Gli interlocutori di quest’egloga sono i tre pastori: Panfilo sonnecchiava sotto l’ombra di un albero, mentre i suoi maiali pascolavano tranquilli, quando Palemone con passo svelto si appresta verso il pastore per annunciargli la notizia: che Testili stava di nuovo litigando con Fauno, richiamandolo all’appello per i suoi doveri di padre e di guida. Fauno era più che mai deciso di andare a cacciare gli Orsi attraverso le montagne, lasciando così sua moglie e i suoi figli incustoditi nelle fauci dei Lupi Allobrogi. Al colloquio tra Panfilo e Palemone, si aggiunge anche il vecchio Meride che con la sua notevole esperienza, offertagli dalla sua età, inizia a raccontare i tempi in cui Argo dominava le copiose greggi e diffondeva il suo canto nel territorio.

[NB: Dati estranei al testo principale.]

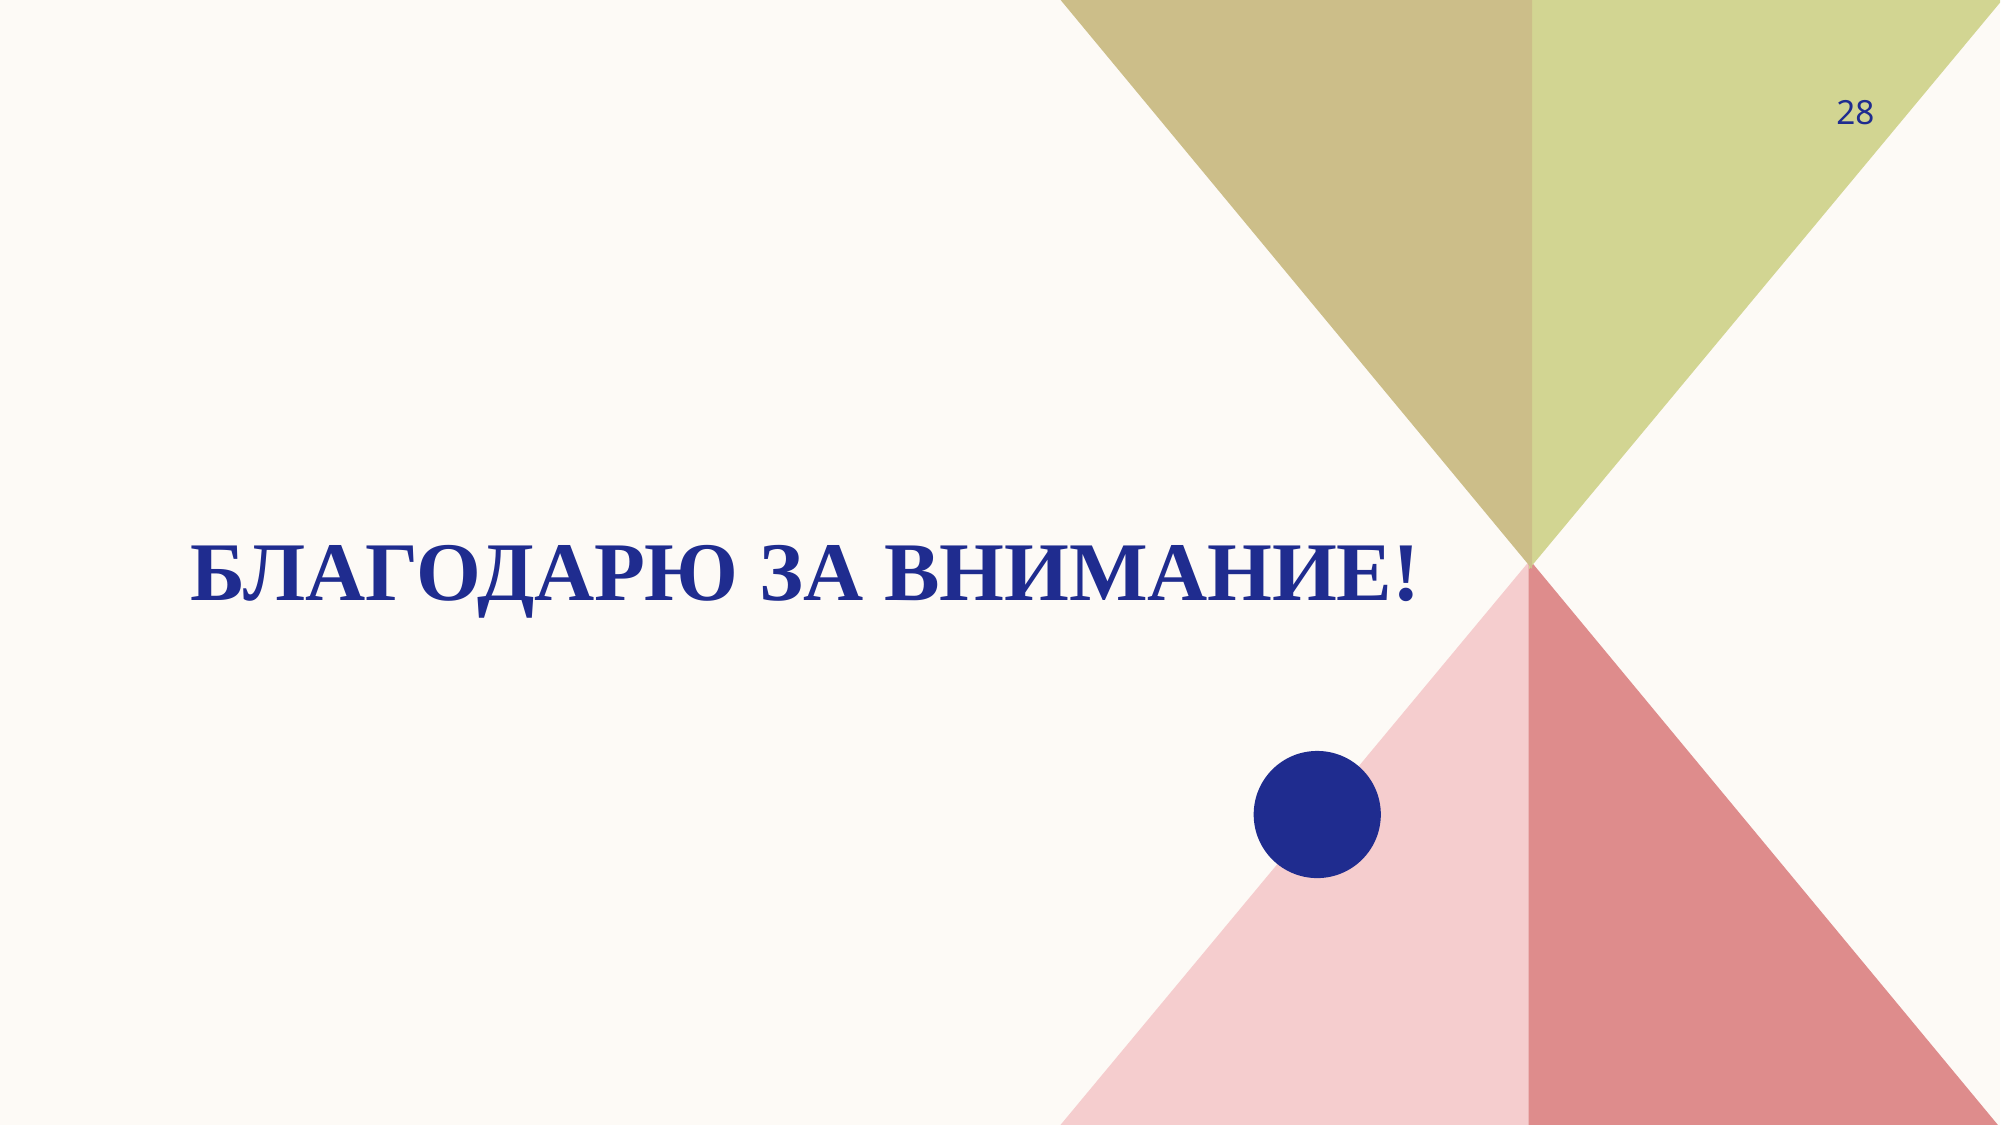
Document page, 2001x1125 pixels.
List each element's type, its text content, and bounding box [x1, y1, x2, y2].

slide_number 28 [1699, 75, 1875, 153]
list БЛАГОДАРЮ ЗА ВНИМАНИЕ! [94, 467, 1517, 607]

Un giorno, però l’atroce Parca lo portò nel cielo che si era guadagnato; così morendo Argo affidò le sue terre al giovane Alessi, che per un periodo condusse tranquillo le greggi per i pascoli, quando incontrò una Lupa gravida e rabbiosa che lo aggredì e gli azzannò la gola. Titiro, fratello di Alessi, pianse a lungo, ma armato di coraggio si diresse verso la foresta con i cani per scovare ed uccidere la Lupa ed i Leoni. Alla marcia di Titiro si aggiunsero Fauno ed altri, nonostante le grida disperate di Testili. Da lì anche Panfilo decise di partire rassicurando Palemone  nella buona riuscita dell’impresa.

OLYMPIA (XIV)

Silvio: Boccaccio;

Camalo, Terapone: I due servi;

Lico:  Nome del cane;

Olympia: Violante, la figlia del Boccaccio morta prima dei sette anni. L’autore  ne parla anche nella lettera al Petrarca del 1367, precisando che egli la vide per l’ultima volta quando essa aveva meno di sei anni;

Mario e Giulio: Sono certamente i nomi dei figli del Boccaccio, nati circa venti anni prima della scomparsa della figlia Violante;

Le sorelline: Probabilmente due, morirono forse prima di avere un nome.

Il Boccaccio nella epistula XXIII (1374?) scritta a fra Martino da Signa, spiega: “Quartadecima egloga Olympia dicitur olimpos grece, quod splendidum seu lucidum latine sonat, et inde celum  dicitur Olympus; et ideo huic egloge hoc nomen Olympia attributum est, quoniam in ea plurimum de qualitate celestis  regionis  habeatur sermo” .

 Una sera, al tramonto Lico iniziò ad abbaiare allegramente, mentre Silvio ed i due servi si apprestavano a rincasare. Silvio decise di scoprire la motivazione per cui il cane abbaiava e manda Terapone a controllare. Il servo ritornò poco dopo, spaventato, affermando che il bosco stava bruciando completamente. Silvio arrivò sul luogo insieme ai due servi e  notò che non si trattava di un incendio, bensì di una luce accecante.

 Accompagnata dai suoi fratelli e sorelle, Olympia si rivelò al padre, che incredulo credette di sognare. Dopo poco prendendo coscienza della scena che gli si poneva davanti, Silvio chiese alla figlia perché non si sia fatta più vedere e sentire. Essa con dolci parole, raccontò al padre che era volata in cielo, parlò della figura di Dio, della Vergine Maria, di quando è stata accolta in cielo e dell’incontro con il nonno. Infine la figlia tornò nei Campi Elisi salutando il padre e con un angelico sorriso lo confortò che prima o poi si sarebbero ritrovati e vissuti insieme per l’eternità.